Begin Records provided

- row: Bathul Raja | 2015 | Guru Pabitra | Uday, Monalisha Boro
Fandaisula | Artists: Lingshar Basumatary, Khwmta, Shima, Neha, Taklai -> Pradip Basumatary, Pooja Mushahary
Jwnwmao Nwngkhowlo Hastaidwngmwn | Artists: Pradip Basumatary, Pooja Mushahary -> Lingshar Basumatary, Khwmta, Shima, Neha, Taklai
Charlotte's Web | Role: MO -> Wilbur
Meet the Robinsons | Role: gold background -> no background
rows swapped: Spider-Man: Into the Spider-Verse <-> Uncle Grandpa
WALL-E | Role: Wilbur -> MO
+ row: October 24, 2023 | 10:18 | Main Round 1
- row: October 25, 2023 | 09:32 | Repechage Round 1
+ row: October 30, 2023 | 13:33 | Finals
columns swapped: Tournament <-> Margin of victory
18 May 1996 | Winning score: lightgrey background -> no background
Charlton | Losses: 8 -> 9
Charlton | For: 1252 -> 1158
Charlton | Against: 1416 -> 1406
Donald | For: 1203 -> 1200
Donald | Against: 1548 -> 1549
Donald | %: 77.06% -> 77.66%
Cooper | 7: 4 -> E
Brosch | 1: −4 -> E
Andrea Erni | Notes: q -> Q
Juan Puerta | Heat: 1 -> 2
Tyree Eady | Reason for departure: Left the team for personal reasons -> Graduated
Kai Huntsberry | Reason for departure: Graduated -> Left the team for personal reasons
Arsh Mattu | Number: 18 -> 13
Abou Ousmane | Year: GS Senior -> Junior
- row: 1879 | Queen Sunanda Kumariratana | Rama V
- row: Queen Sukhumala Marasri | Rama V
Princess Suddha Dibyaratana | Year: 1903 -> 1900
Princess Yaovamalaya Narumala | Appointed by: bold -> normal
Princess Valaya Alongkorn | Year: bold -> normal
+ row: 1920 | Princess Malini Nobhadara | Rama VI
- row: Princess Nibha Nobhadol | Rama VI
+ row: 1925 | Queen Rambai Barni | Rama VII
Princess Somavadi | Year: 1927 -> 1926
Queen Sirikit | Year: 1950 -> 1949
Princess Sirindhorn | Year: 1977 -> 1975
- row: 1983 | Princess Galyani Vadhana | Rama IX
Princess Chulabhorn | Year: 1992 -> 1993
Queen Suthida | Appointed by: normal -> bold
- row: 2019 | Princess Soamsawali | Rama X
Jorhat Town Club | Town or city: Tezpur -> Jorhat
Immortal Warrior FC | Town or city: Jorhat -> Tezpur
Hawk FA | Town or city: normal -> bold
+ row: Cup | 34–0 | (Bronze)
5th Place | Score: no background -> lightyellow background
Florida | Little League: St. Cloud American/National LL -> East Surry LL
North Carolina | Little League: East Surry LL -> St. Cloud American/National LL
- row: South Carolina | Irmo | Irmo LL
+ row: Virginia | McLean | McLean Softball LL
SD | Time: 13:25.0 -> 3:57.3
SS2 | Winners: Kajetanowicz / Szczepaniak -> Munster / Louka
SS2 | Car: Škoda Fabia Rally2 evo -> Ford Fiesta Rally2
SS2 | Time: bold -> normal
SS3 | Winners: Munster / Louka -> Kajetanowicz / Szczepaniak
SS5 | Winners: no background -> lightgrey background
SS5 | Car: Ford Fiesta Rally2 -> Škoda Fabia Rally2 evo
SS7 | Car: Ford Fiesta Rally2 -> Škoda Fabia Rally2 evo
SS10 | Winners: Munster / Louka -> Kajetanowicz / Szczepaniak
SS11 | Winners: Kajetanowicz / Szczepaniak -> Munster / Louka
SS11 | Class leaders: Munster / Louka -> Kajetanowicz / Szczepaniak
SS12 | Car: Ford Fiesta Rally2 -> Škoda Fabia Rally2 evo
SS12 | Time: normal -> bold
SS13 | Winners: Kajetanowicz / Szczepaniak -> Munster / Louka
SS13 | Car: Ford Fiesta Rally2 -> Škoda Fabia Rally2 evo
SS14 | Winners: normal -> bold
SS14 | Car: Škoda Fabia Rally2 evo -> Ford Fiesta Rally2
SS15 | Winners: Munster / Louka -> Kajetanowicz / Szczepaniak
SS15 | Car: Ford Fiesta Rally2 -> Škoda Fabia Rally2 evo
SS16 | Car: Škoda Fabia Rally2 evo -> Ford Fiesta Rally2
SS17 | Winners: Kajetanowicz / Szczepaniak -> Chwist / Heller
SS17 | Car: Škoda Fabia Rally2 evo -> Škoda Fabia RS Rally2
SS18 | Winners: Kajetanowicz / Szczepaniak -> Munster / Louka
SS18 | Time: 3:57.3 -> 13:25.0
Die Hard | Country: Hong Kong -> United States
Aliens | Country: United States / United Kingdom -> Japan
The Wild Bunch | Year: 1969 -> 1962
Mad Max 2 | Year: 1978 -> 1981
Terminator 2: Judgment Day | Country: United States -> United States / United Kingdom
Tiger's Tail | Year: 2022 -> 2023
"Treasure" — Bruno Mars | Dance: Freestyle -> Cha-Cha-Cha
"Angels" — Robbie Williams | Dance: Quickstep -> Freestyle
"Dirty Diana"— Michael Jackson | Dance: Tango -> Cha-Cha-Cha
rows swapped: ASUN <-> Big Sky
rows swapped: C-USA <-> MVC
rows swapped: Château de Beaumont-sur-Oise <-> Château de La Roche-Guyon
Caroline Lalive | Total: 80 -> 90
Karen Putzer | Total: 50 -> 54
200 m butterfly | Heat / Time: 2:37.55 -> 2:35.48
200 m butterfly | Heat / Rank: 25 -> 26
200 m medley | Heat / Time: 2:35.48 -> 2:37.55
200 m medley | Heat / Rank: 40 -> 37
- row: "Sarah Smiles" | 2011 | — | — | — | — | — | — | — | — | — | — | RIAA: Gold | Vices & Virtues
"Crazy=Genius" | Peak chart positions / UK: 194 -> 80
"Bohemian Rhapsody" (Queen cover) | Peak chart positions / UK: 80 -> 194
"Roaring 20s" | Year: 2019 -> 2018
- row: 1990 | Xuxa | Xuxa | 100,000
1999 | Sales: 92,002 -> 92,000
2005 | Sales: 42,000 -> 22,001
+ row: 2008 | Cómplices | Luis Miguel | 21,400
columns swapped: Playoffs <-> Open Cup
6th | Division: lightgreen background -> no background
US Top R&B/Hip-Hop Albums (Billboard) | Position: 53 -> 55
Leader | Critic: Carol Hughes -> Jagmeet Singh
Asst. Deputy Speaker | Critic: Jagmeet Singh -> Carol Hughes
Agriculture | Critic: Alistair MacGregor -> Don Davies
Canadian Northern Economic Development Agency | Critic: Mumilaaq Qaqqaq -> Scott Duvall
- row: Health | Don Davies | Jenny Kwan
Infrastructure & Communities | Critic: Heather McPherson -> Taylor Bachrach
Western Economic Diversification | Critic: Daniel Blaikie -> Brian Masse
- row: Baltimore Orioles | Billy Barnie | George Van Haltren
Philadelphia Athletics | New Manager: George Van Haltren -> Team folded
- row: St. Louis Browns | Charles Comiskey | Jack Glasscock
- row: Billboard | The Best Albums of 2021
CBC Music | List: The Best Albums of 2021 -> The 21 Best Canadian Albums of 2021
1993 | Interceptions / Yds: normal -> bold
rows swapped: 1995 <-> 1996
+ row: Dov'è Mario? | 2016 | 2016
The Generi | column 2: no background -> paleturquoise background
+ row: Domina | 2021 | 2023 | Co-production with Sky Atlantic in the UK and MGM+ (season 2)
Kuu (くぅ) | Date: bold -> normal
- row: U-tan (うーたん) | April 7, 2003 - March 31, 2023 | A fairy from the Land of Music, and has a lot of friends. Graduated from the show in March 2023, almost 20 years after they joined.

End Records provided

> [What you are asked to do]: Reproduce every line of the data above verbatim, keeping each character, symbol and line break unchanged.

> [Output for this exercise]:
- row: Bathul Raja | 2015 | Guru Pabitra | Uday, Monalisha Boro
Fandaisula | Artists: Lingshar Basumatary, Khwmta, Shima, Neha, Taklai -> Pradip Basumatary, Pooja Mushahary
Jwnwmao Nwngkhowlo Hastaidwngmwn | Artists: Pradip Basumatary, Pooja Mushahary -> Lingshar Basumatary, Khwmta, Shima, Neha, Taklai
Charlotte's Web | Role: MO -> Wilbur
Meet the Robinsons | Role: gold background -> no background
rows swapped: Spider-Man: Into the Spider-Verse <-> Uncle Grandpa
WALL-E | Role: Wilbur -> MO
+ row: October 24, 2023 | 10:18 | Main Round 1
- row: October 25, 2023 | 09:32 | Repechage Round 1
+ row: October 30, 2023 | 13:33 | Finals
columns swapped: Tournament <-> Margin of victory
18 May 1996 | Winning score: lightgrey background -> no background
Charlton | Losses: 8 -> 9
Charlton | For: 1252 -> 1158
Charlton | Against: 1416 -> 1406
Donald | For: 1203 -> 1200
Donald | Against: 1548 -> 1549
Donald | %: 77.06% -> 77.66%
Cooper | 7: 4 -> E
Brosch | 1: −4 -> E
Andrea Erni | Notes: q -> Q
Juan Puerta | Heat: 1 -> 2
Tyree Eady | Reason for departure: Left the team for personal reasons -> Graduated
Kai Huntsberry | Reason for departure: Graduated -> Left the team for personal reasons
Arsh Mattu | Number: 18 -> 13
Abou Ousmane | Year: GS Senior -> Junior
- row: 1879 | Queen Sunanda Kumariratana | Rama V
- row: Queen Sukhumala Marasri | Rama V
Princess Suddha Dibyaratana | Year: 1903 -> 1900
Princess Yaovamalaya Narumala | Appointed by: bold -> normal
Princess Valaya Alongkorn | Year: bold -> normal
+ row: 1920 | Princess Malini Nobhadara | Rama VI
- row: Princess Nibha Nobhadol | Rama VI
+ row: 1925 | Queen Rambai Barni | Rama VII
Princess Somavadi | Year: 1927 -> 1926
Queen Sirikit | Year: 1950 -> 1949
Princess Sirindhorn | Year: 1977 -> 1975
- row: 1983 | Princess Galyani Vadhana | Rama IX
Princess Chulabhorn | Year: 1992 -> 1993
Queen Suthida | Appointed by: normal -> bold
- row: 2019 | Princess Soamsawali | Rama X
Jorhat Town Club | Town or city: Tezpur -> Jorhat
Immortal Warrior FC | Town or city: Jorhat -> Tezpur
Hawk FA | Town or city: normal -> bold
+ row: Cup | 34–0 | (Bronze)
5th Place | Score: no background -> lightyellow background
Florida | Little League: St. Cloud American/National LL -> East Surry LL
North Carolina | Little League: East Surry LL -> St. Cloud American/National LL
- row: South Carolina | Irmo | Irmo LL
+ row: Virginia | McLean | McLean Softball LL
SD | Time: 13:25.0 -> 3:57.3
SS2 | Winners: Kajetanowicz / Szczepaniak -> Munster / Louka
SS2 | Car: Škoda Fabia Rally2 evo -> Ford Fiesta Rally2
SS2 | Time: bold -> normal
SS3 | Winners: Munster / Louka -> Kajetanowicz / Szczepaniak
SS5 | Winners: no background -> lightgrey background
SS5 | Car: Ford Fiesta Rally2 -> Škoda Fabia Rally2 evo
SS7 | Car: Ford Fiesta Rally2 -> Škoda Fabia Rally2 evo
SS10 | Winners: Munster / Louka -> Kajetanowicz / Szczepaniak
SS11 | Winners: Kajetanowicz / Szczepaniak -> Munster / Louka
SS11 | Class leaders: Munster / Louka -> Kajetanowicz / Szczepaniak
SS12 | Car: Ford Fiesta Rally2 -> Škoda Fabia Rally2 evo
SS12 | Time: normal -> bold
SS13 | Winners: Kajetanowicz / Szczepaniak -> Munster / Louka
SS13 | Car: Ford Fiesta Rally2 -> Škoda Fabia Rally2 evo
SS14 | Winners: normal -> bold
SS14 | Car: Škoda Fabia Rally2 evo -> Ford Fiesta Rally2
SS15 | Winners: Munster / Louka -> Kajetanowicz / Szczepaniak
SS15 | Car: Ford Fiesta Rally2 -> Škoda Fabia Rally2 evo
SS16 | Car: Škoda Fabia Rally2 evo -> Ford Fiesta Rally2
SS17 | Winners: Kajetanowicz / Szczepaniak -> Chwist / Heller
SS17 | Car: Škoda Fabia Rally2 evo -> Škoda Fabia RS Rally2
SS18 | Winners: Kajetanowicz / Szczepaniak -> Munster / Louka
SS18 | Time: 3:57.3 -> 13:25.0
Die Hard | Country: Hong Kong -> United States
Aliens | Country: United States / United Kingdom -> Japan
The Wild Bunch | Year: 1969 -> 1962
Mad Max 2 | Year: 1978 -> 1981
Terminator 2: Judgment Day | Country: United States -> United States / United Kingdom
Tiger's Tail | Year: 2022 -> 2023
"Treasure" — Bruno Mars | Dance: Freestyle -> Cha-Cha-Cha
"Angels" — Robbie Williams | Dance: Quickstep -> Freestyle
"Dirty Diana"— Michael Jackson | Dance: Tango -> Cha-Cha-Cha
rows swapped: ASUN <-> Big Sky
rows swapped: C-USA <-> MVC
rows swapped: Château de Beaumont-sur-Oise <-> Château de La Roche-Guyon
Caroline Lalive | Total: 80 -> 90
Karen Putzer | Total: 50 -> 54
200 m butterfly | Heat / Time: 2:37.55 -> 2:35.48
200 m butterfly | Heat / Rank: 25 -> 26
200 m medley | Heat / Time: 2:35.48 -> 2:37.55
200 m medley | Heat / Rank: 40 -> 37
- row: "Sarah Smiles" | 2011 | — | — | — | — | — | — | — | — | — | — | RIAA: Gold | Vices & Virtues
"Crazy=Genius" | Peak chart positions / UK: 194 -> 80
"Bohemian Rhapsody" (Queen cover) | Peak chart positions / UK: 80 -> 194
"Roaring 20s" | Year: 2019 -> 2018
- row: 1990 | Xuxa | Xuxa | 100,000
1999 | Sales: 92,002 -> 92,000
2005 | Sales: 42,000 -> 22,001
+ row: 2008 | Cómplices | Luis Miguel | 21,400
columns swapped: Playoffs <-> Open Cup
6th | Division: lightgreen background -> no background
US Top R&B/Hip-Hop Albums (Billboard) | Position: 53 -> 55
Leader | Critic: Carol Hughes -> Jagmeet Singh
Asst. Deputy Speaker | Critic: Jagmeet Singh -> Carol Hughes
Agriculture | Critic: Alistair MacGregor -> Don Davies
Canadian Northern Economic Development Agency | Critic: Mumilaaq Qaqqaq -> Scott Duvall
- row: Health | Don Davies | Jenny Kwan
Infrastructure & Communities | Critic: Heather McPherson -> Taylor Bachrach
Western Economic Diversification | Critic: Daniel Blaikie -> Brian Masse
- row: Baltimore Orioles | Billy Barnie | George Van Haltren
Philadelphia Athletics | New Manager: George Van Haltren -> Team folded
- row: St. Louis Browns | Charles Comiskey | Jack Glasscock
- row: Billboard | The Best Albums of 2021
CBC Music | List: The Best Albums of 2021 -> The 21 Best Canadian Albums of 2021
1993 | Interceptions / Yds: normal -> bold
rows swapped: 1995 <-> 1996
+ row: Dov'è Mario? | 2016 | 2016
The Generi | column 2: no background -> paleturquoise background
+ row: Domina | 2021 | 2023 | Co-production with Sky Atlantic in the UK and MGM+ (season 2)
Kuu (くぅ) | Date: bold -> normal
- row: U-tan (うーたん) | April 7, 2003 - March 31, 2023 | A fairy from the Land of Music, and has a lot of friends. Graduated from the show in March 2023, almost 20 years after they joined.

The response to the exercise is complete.